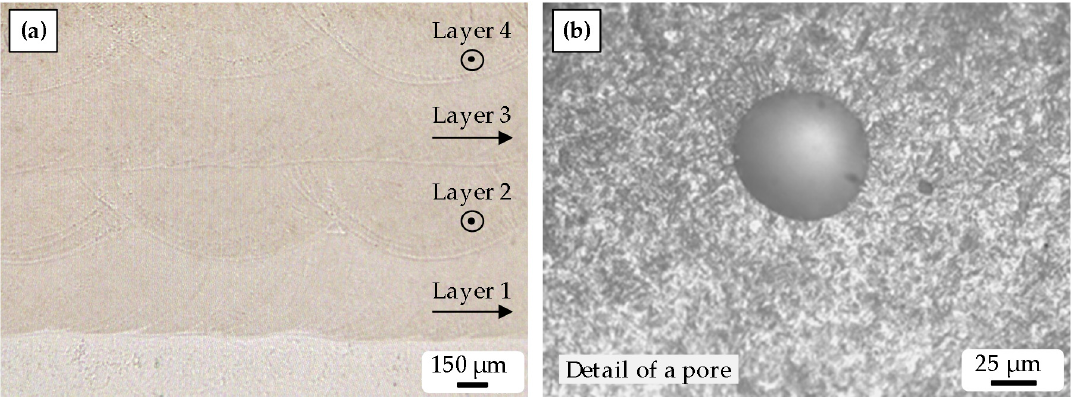
Figure 5. Metallography of the ( a ) deposited layers; ( b ) detail of a pore.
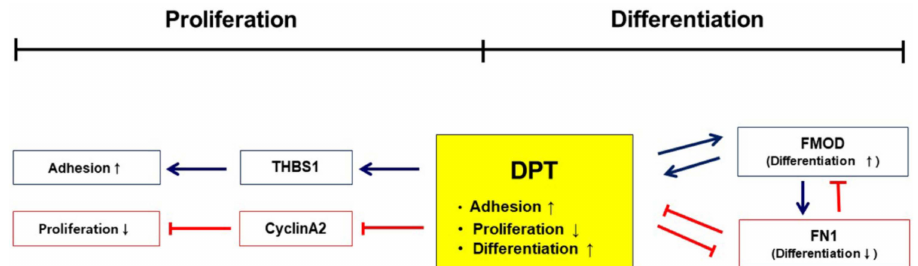
Figure 8. Schematic representation of DPT e ff ects in myogenesis. A representation of the diverse role of DPT in myogenesis is shown. DPT enhances the cell adhesion by inducing THBS1, and decreases cell proliferation by inhibiting Cyclin A2. A demonstration of the interrelationship between DPT, FMOD, and FN is also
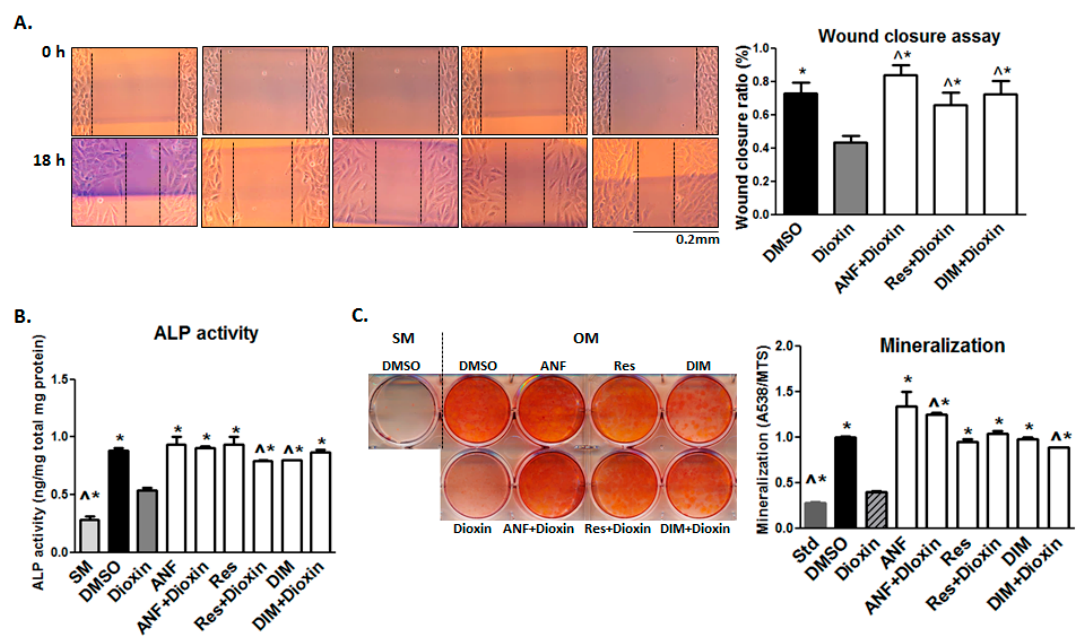
Figure 7. Effect of AhR antagonist co-treatment on cell migration and osteogenic differentiation. AhR antagonist co-treatment mitigated the effects of dioxin on cell migration and osteogenic differentiation. ( A ) In a wound healing chamber assay, co-treatment with ANF, resveratrol, and DIM significantly increased cell migration across a wound space compared to MG-63 cells treated with dioxin alone; ( B , C ) A similar mitigating effect from antagonist co-treatment was also observed for ALP activity and mineralization deposition. ^ p < 0.05, significance relative 0 nM dioxin (i.e., DMSO control) under osteogenic conditions, * p < 0.05, significance relative 100 nM dioxin under osteogenic conditions ( A – C ). Error bar means ± SEM.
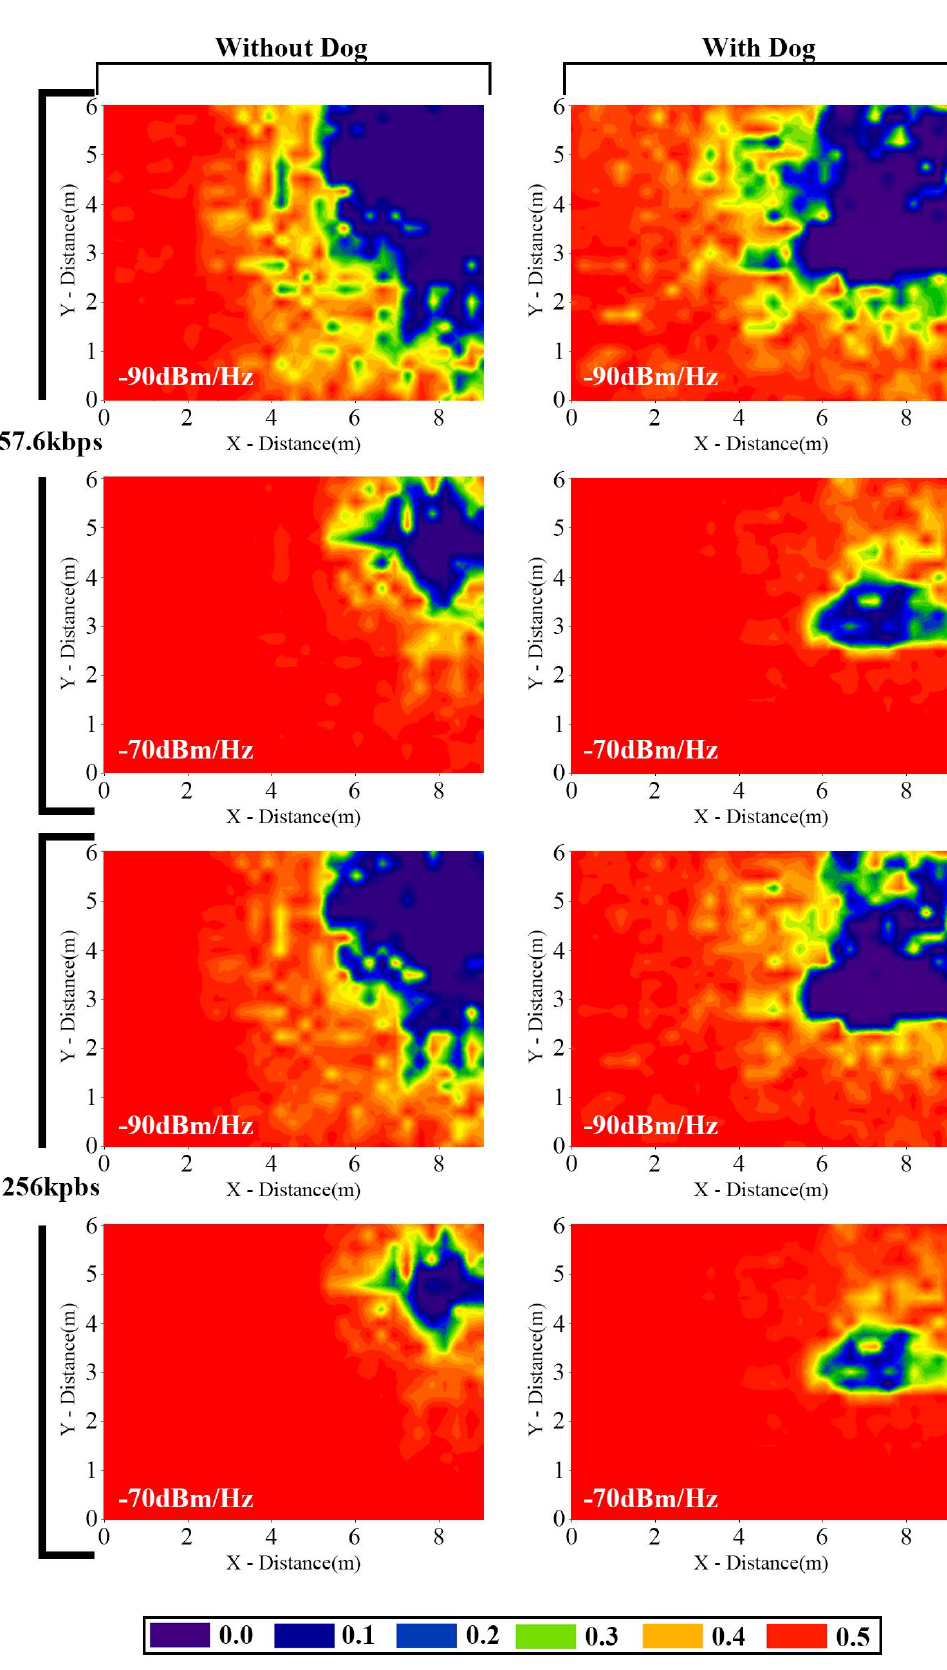
Figure 7. BER results considering different bit rates and noise levels for the antenna placed in the living room.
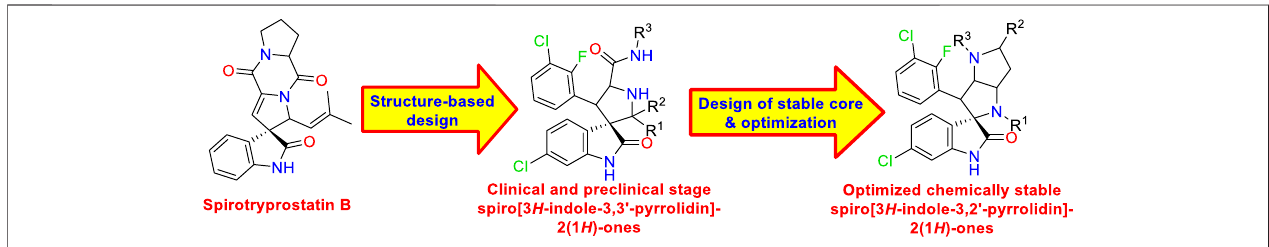
FIGURE 1 | Design of spiro [3 H -indole-3-3 ′ -pyrrolidin]-2(1 H )-one MDM2 inhibitors and optimization to the chemically stable spiro [3 H -indole-3-2 ′ -pyrrolidin] -2(1 H )-ones series.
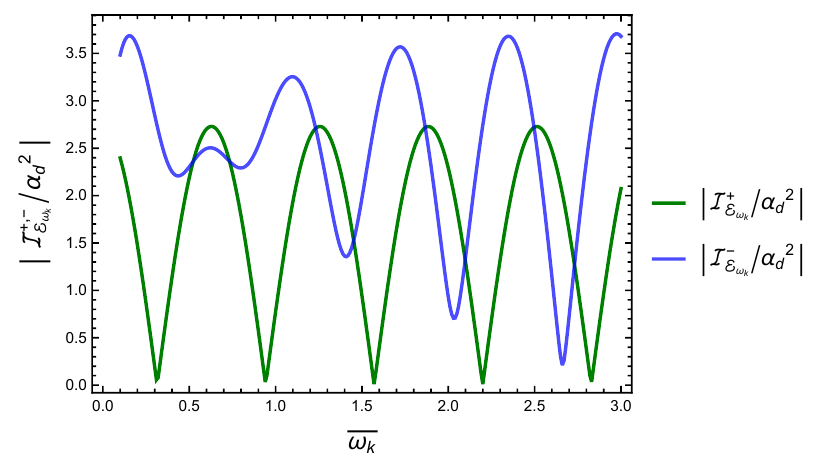
and |I − are plotted in green and blue lines, respectively Figure 29 . The quantities |I + | /r 2 | /r 2 H H E ωk E ωk for two outgoing null detectors in different parallel paths in a (1+1) dimensional de Sitter spacetime with respect to the separation between the two paths d/r . The dimensionless frequency of the H field are fixed at d/α = 5 .The detector transition energy is fixed at ∆ E = 0 . 5 . d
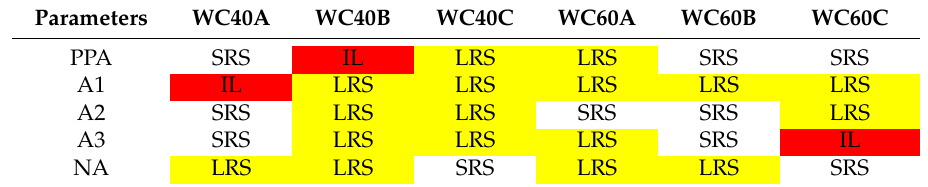
Table 5. Classification of sensitivity for all parameters simulated from optimum ANN models. Parameters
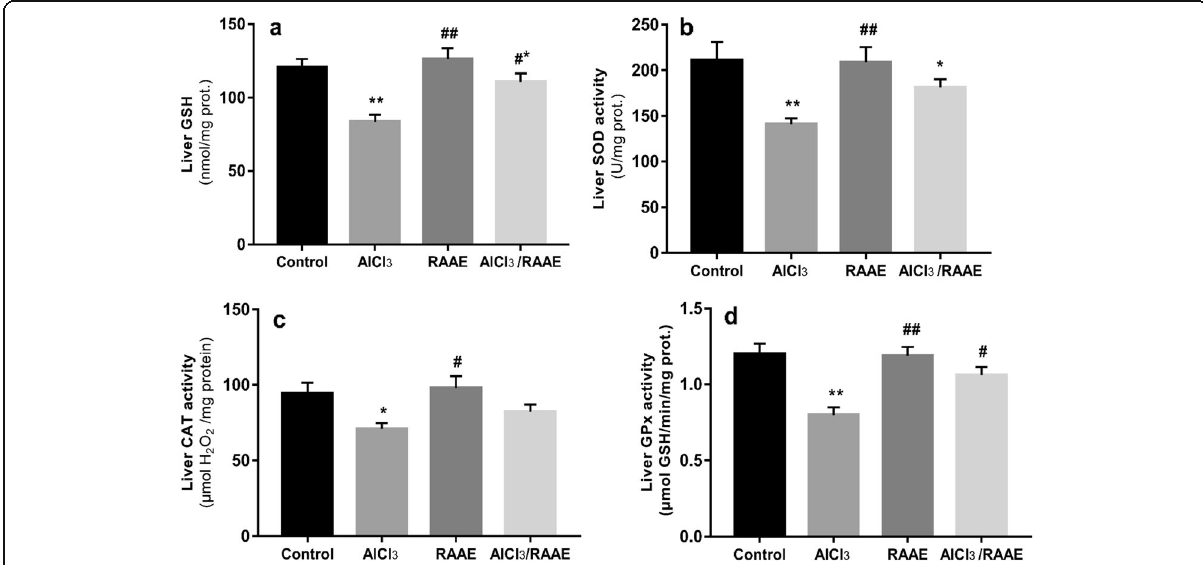
Fig. 2 Reduced glutathione content (a) , and SOD (b) , CAT (c) , and GPx (d) activities in liver of control and experimental groups. Data are expressed as mean ± SEM (n = 6 rats/group). AlCl 3 , Aluminium Chloride; RAAE, R. alaternus aqueous extract; GSH, reduced glutathione; SOD, superoxide dismutase; CAT, catalase; GPx, glutathione peroxidase. Significant difference compared to the control group ( ** p <0.01, * p <0.05); Significant difference compared to the AlCl 3 treated group ( ## p <0.01, # p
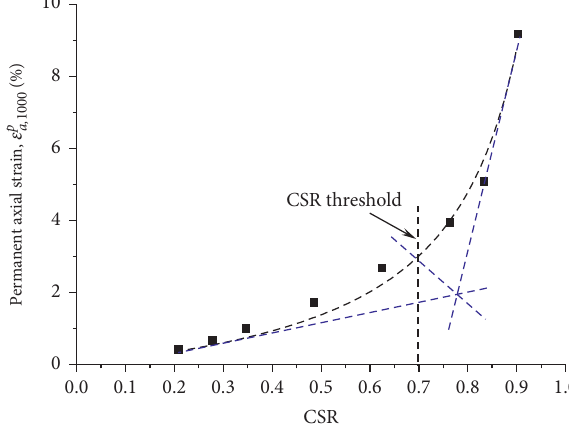
Figure 15: Relationships between ε p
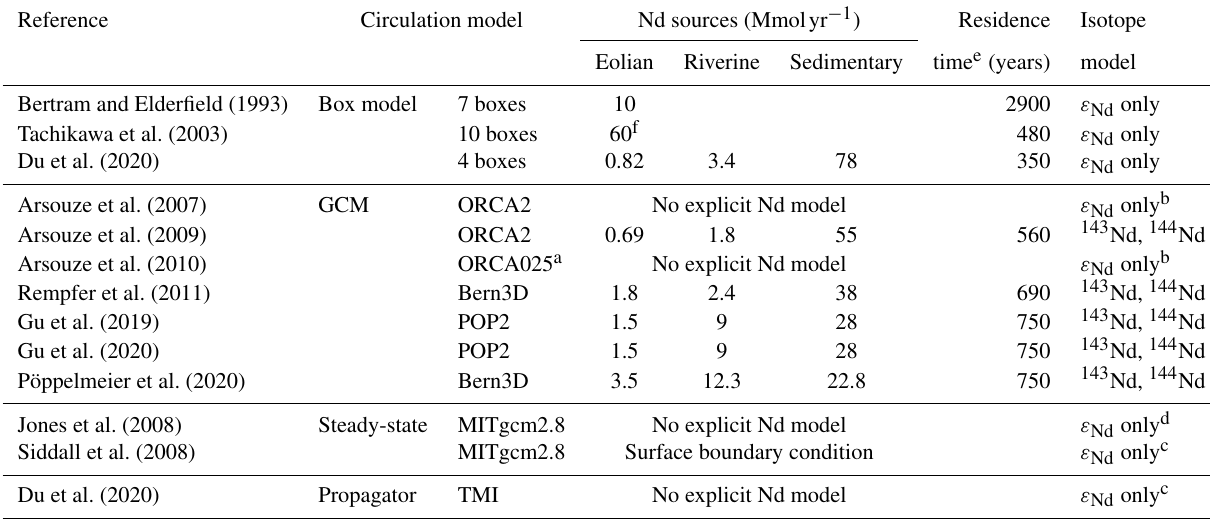
Table 1. Previous modeling studies. Note: GCM is general circulation model, and TMI is total matrix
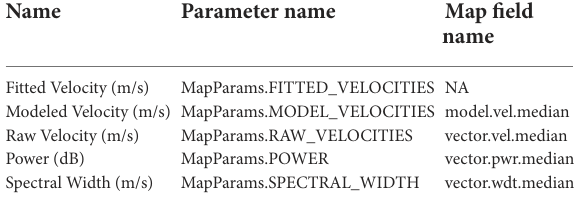
TABLE 2 Common parameters in a MAP file that can be plotted by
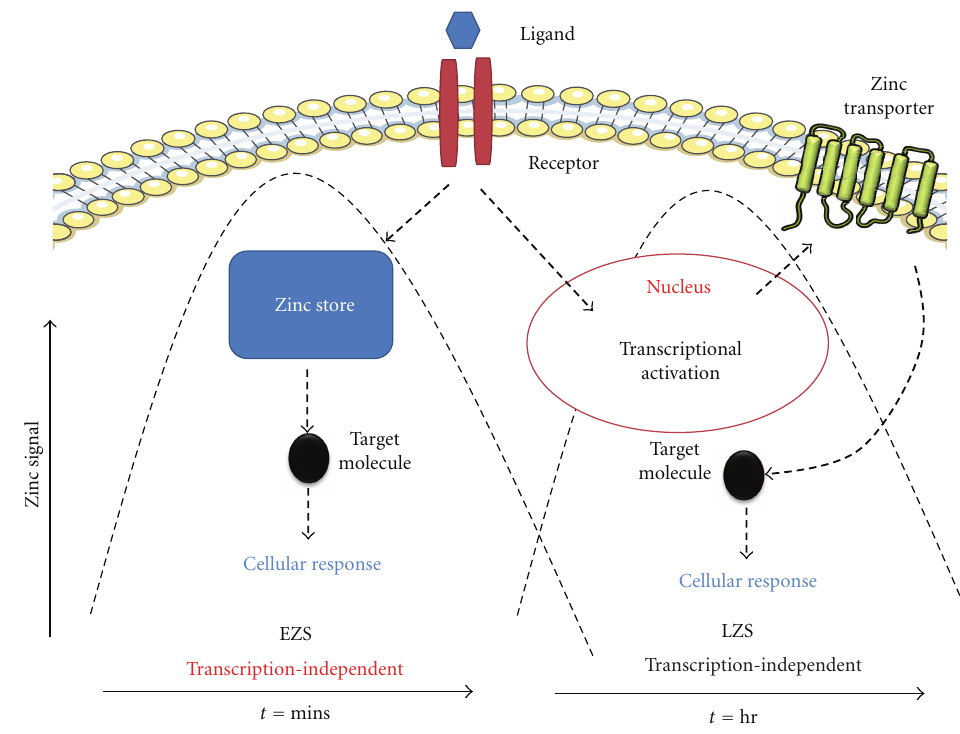
Figure 2: Early zinc signaling (EZS) and late zinc signaling (LZS) . EZS involves transcription-independent mechanisms where an extracellular stimulus directly induces an increase in zinc levels within several minutes by releasing zinc from intracellular stores (e.g., endoplasmic reticulum). LSZ is induced several hours after an external stimulus and is dependent on transcriptional changes in zinc transporter expression. Components of this figure were produced using Servier Medical Art, http://www.servier.com/ and adapted from Fukada et al.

▶ **Assignment**
Can the lines from the start of the records through the line with "Figure 7. BER" be given again exactly, with the pictures left out?

▶ **Expected answer**
Figure 5. Metallography of the ( a ) deposited layers; ( b ) detail of a pore.
Figure 8. Schematic representation of DPT e ff ects in myogenesis. A representation of the diverse role of DPT in myogenesis is shown. DPT enhances the cell adhesion by inducing THBS1, and decreases cell proliferation by inhibiting Cyclin A2. A demonstration of the interrelationship between DPT, FMOD, and FN is also
Figure 7. Effect of AhR antagonist co-treatment on cell migration and osteogenic differentiation. AhR antagonist co-treatment mitigated the effects of dioxin on cell migration and osteogenic differentiation. ( A ) In a wound healing chamber assay, co-treatment with ANF, resveratrol, and DIM significantly increased cell migration across a wound space compared to MG-63 cells treated with dioxin alone; ( B , C ) A similar mitigating effect from antagonist co-treatment was also observed for ALP activity and mineralization deposition. ^ p < 0.05, significance relative 0 nM dioxin (i.e., DMSO control) under osteogenic conditions, * p < 0.05, significance relative 100 nM dioxin under osteogenic conditions ( A – C ). Error bar means ± SEM.
Figure 7. BER results considering different bit rates and noise levels for the antenna placed in the living room.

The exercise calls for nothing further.